Texte ->
--------------------------------
# RAM iMac G5



## dam45 (18 Janvier 2005)

Salut, 
Je compte bientôt acquérir un iMac G5
et je voudrais rajouter de la mémoire a celui ci
je pensai mettre 512 Mo de RAM en plus, qu'en pensez vous ?

J'ai plusieurs question a ce sujet :

1 - Est il necessaire de mettre les barrettes par pair comme sur les PM G5 ?

2 - Quel est la reférence des barrettes mémoire à rajouter pour l'iMac,
et que me conseillez vous de prendre comme modele (efficace et raisonnable côté prix)
et ou puis je le trouver ?

3 - Est il possible de rajouter les memoire à l'achat (comme sur Apple Store) en passant par la Fnac
(je compte bénéficier des 6% de réduction pour le 1er jour avec la carte adhérent)

Merci beaucoup pour vos réponse


----------



## DarKOrange (19 Janvier 2005)

Salut,

1- Si tu utilises des barettes identiques tu actives le bus à 128
2 - Moi j'ai acheté 2 barettes de Corsair Value Select 512 Mo à 89¤ la barette chez Surcoufça marche super !
3 - Je ne pense pas que la FNAC fasse du BTO (Built To Order) comme sur l'AS ...

@+


----------



## Nico64 (19 Janvier 2005)

Salut

comment tu fais pour activer le bus  à 128?


----------



## dam45 (19 Janvier 2005)

Merci pour ta réponse Laurent   

est ce que ça pose un problème pour acttiver le bus a 128 si les 2 barettes 512 sont de marque différentes ? 

merci !


----------



## JPTK (19 Janvier 2005)

dam45 a dit:
			
		

> Merci pour ta réponse Laurent
> 
> est ce que ça pose un problème pour acttiver le bus a 128 si les 2 barettes 512 sont de marque différentes ?
> 
> merci !



Normalement non et en théorie non, après j'ai pas lu suffisamment de témoignages pour être formel.


----------



## iskandar (19 Janvier 2005)

laurent75004 a dit:
			
		

> Salut,
> 
> 1- Si tu utilises des barettes identiques tu actives le bus à 128
> 2 - Moi j'ai acheté 2 barettes de Corsair Value Select 512 Mo à 89¤ la barette chez Surcoufça marche super !
> ...




je te confirme que la fnac ne fait pas du bto

pour ma part, j'ai fais exactement comme toi et j'ai revendu ma barrette de 256 Mo a un nantais


----------



## Pomme (20 Janvier 2005)
--------------------------------
Données étudiées ->

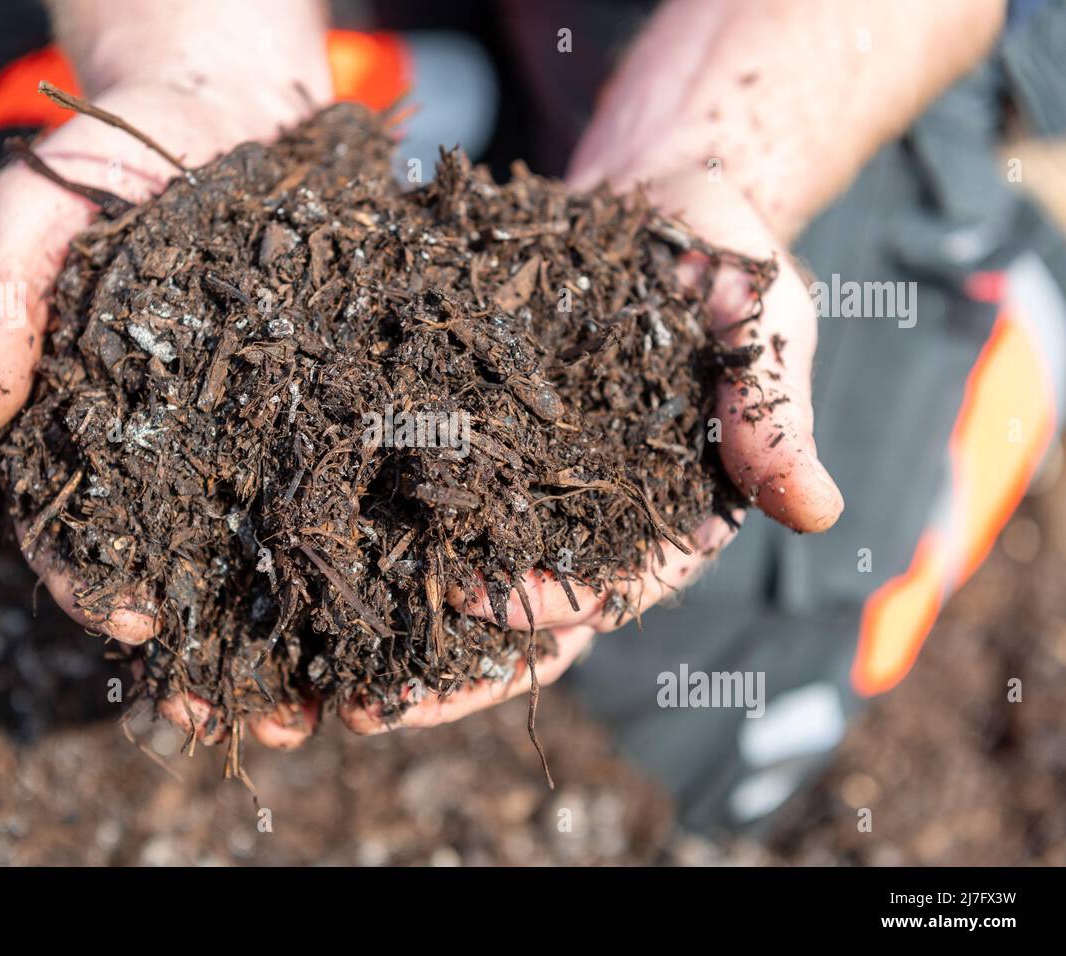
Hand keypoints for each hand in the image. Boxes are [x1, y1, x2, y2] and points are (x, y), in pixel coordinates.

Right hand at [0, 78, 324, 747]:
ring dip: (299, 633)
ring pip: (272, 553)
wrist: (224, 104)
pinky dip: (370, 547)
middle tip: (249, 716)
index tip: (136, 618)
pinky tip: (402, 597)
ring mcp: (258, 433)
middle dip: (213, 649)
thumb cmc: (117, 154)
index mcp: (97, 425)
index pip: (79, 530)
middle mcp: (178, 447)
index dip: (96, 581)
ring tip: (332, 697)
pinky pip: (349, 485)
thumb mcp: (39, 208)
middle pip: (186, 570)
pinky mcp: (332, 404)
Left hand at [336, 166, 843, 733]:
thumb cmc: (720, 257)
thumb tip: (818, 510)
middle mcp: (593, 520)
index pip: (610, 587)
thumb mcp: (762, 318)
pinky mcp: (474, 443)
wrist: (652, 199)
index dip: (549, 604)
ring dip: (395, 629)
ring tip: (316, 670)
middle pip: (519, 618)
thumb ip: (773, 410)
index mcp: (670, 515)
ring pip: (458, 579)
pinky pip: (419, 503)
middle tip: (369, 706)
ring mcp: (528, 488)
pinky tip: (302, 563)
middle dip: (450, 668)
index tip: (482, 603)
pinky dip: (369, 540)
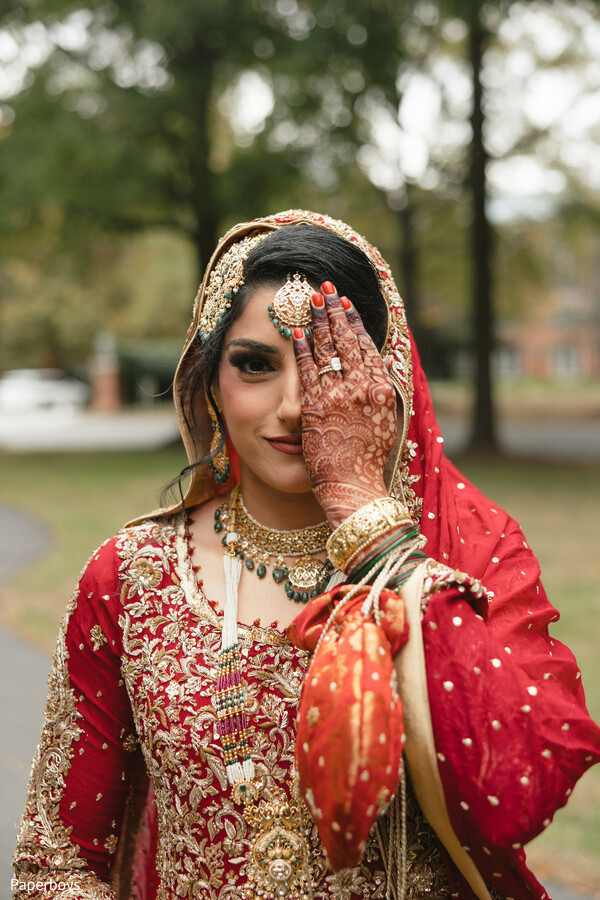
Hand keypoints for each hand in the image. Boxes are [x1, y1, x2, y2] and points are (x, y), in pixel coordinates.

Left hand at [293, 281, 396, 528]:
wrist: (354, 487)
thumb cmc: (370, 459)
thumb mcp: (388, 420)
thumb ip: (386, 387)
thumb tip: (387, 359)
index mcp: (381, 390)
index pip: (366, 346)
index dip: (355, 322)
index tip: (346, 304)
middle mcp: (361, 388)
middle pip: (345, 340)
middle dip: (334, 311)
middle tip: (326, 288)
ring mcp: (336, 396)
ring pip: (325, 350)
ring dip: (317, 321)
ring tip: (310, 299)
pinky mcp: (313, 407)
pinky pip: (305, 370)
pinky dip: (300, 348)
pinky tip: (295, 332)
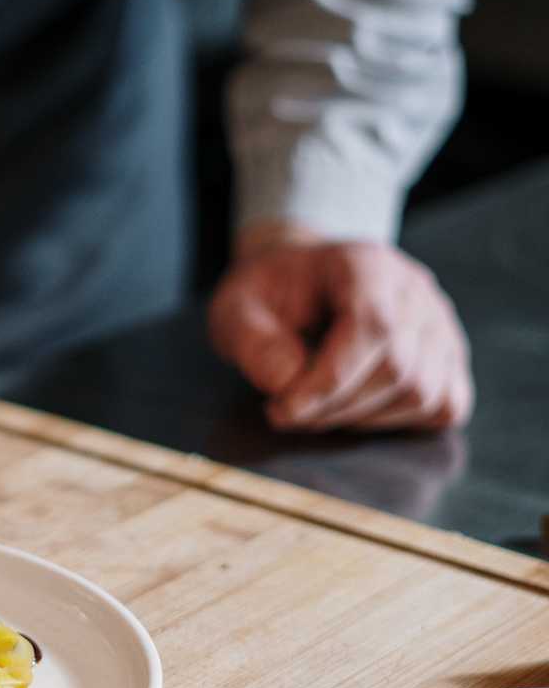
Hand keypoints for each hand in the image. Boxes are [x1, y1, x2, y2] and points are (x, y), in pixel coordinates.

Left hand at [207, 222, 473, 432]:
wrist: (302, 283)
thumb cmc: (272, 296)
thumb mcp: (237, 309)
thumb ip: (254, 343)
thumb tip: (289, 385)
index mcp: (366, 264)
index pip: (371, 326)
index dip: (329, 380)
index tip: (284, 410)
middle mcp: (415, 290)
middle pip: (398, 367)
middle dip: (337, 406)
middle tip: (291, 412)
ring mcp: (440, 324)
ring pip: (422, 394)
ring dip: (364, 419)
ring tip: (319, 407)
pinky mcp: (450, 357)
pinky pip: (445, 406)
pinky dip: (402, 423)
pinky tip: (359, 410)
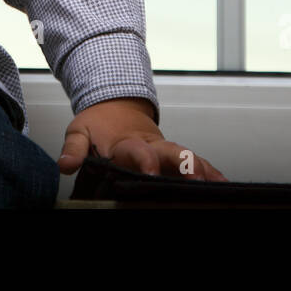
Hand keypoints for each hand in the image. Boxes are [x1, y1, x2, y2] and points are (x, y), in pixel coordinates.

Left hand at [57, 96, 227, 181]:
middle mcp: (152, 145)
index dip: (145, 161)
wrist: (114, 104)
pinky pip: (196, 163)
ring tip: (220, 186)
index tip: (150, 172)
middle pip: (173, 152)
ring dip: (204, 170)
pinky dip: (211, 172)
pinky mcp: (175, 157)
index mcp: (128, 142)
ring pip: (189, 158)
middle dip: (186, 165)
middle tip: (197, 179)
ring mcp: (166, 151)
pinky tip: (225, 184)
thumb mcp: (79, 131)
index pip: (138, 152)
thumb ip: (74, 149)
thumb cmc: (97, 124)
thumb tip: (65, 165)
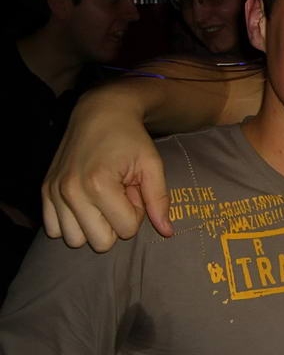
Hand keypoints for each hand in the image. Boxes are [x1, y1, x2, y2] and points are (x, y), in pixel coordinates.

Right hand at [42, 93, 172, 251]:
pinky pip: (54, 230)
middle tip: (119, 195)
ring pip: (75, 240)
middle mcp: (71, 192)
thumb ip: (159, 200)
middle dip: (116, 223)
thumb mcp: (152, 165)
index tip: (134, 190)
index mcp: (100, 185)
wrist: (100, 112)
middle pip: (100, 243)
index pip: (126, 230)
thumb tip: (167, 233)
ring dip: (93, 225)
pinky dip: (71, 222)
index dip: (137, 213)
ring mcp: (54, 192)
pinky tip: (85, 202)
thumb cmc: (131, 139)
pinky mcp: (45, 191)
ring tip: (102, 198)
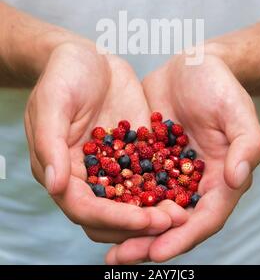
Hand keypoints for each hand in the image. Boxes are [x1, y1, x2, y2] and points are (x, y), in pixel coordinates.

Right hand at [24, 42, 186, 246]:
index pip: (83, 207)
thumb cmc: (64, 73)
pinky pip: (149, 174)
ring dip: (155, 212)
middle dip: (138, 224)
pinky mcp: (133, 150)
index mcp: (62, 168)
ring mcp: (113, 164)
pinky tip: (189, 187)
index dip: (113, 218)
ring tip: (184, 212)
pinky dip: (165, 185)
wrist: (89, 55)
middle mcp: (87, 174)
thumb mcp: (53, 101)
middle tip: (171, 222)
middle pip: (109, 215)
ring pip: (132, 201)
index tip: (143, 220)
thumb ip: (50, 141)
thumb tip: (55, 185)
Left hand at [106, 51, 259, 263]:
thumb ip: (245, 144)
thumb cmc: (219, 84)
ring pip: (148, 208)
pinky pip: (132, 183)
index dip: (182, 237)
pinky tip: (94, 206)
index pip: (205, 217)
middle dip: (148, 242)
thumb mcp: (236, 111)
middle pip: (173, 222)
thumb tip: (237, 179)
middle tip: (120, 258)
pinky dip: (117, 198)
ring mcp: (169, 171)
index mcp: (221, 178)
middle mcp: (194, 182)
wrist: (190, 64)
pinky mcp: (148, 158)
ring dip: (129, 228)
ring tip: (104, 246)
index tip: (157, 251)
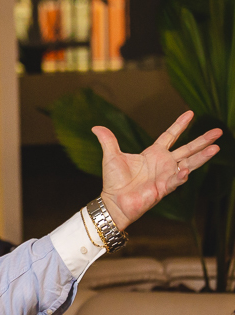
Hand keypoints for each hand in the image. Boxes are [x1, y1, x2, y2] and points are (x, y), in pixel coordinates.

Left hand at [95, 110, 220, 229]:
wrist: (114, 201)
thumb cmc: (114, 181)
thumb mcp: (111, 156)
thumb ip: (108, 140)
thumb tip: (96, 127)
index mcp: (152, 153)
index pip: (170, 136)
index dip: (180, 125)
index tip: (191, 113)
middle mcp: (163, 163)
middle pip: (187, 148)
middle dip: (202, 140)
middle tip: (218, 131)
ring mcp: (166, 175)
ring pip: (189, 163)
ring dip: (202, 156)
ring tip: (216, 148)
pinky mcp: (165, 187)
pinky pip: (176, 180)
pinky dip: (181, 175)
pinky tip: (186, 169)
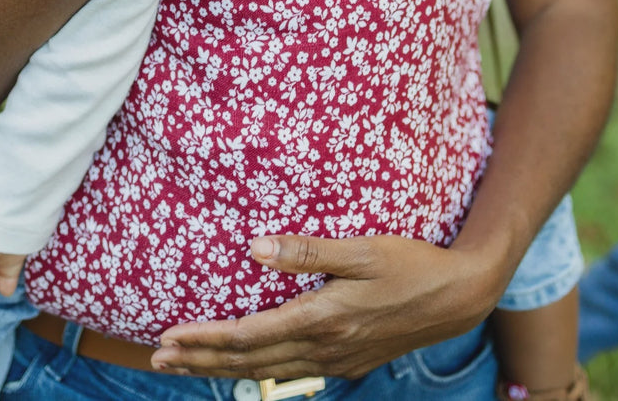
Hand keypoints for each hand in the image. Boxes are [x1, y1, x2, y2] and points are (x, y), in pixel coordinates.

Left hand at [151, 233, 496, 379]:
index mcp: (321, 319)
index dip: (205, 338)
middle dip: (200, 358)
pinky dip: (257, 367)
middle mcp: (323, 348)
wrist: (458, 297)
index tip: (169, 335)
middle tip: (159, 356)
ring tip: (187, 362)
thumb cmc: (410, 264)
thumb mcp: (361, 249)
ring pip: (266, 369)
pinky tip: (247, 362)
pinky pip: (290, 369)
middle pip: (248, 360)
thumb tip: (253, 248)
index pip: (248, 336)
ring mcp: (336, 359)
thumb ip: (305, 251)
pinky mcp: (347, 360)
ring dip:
--------------------------------
Consigne 1 ->
Recopiez le passage du fil sur la RAM de l'iMac G5 qui commence par « J'ai plusieurs question » et s'arrête après « la carte adhérent) », en renommant « Apple Store » en « boutique en ligne d'Apple ».
Consigne 2 ->
Selon le fil sur la RAM de l'iMac G5, qu'est-ce qu'iskandar a revendu, et à qui ?
Les entrées proviennent d'une autre source que le texte.

Réponse 1 ->
J'ai plusieurs question a ce sujet :

1 - Est il necessaire de mettre les barrettes par pair comme sur les PM G5 ?

2 - Quel est la reférence des barrettes mémoire à rajouter pour l'iMac,
et que me conseillez vous de prendre comme modele (efficace et raisonnable côté prix)
et ou puis je le trouver ?

3 - Est il possible de rajouter les memoire à l'achat (comme sur boutique en ligne d'Apple) en passant par la Fnac
(je compte bénéficier des 6% de réduction pour le 1er jour avec la carte adhérent)

Réponse 2 ->
Sa barrette de 256 Mo, à un Nantais.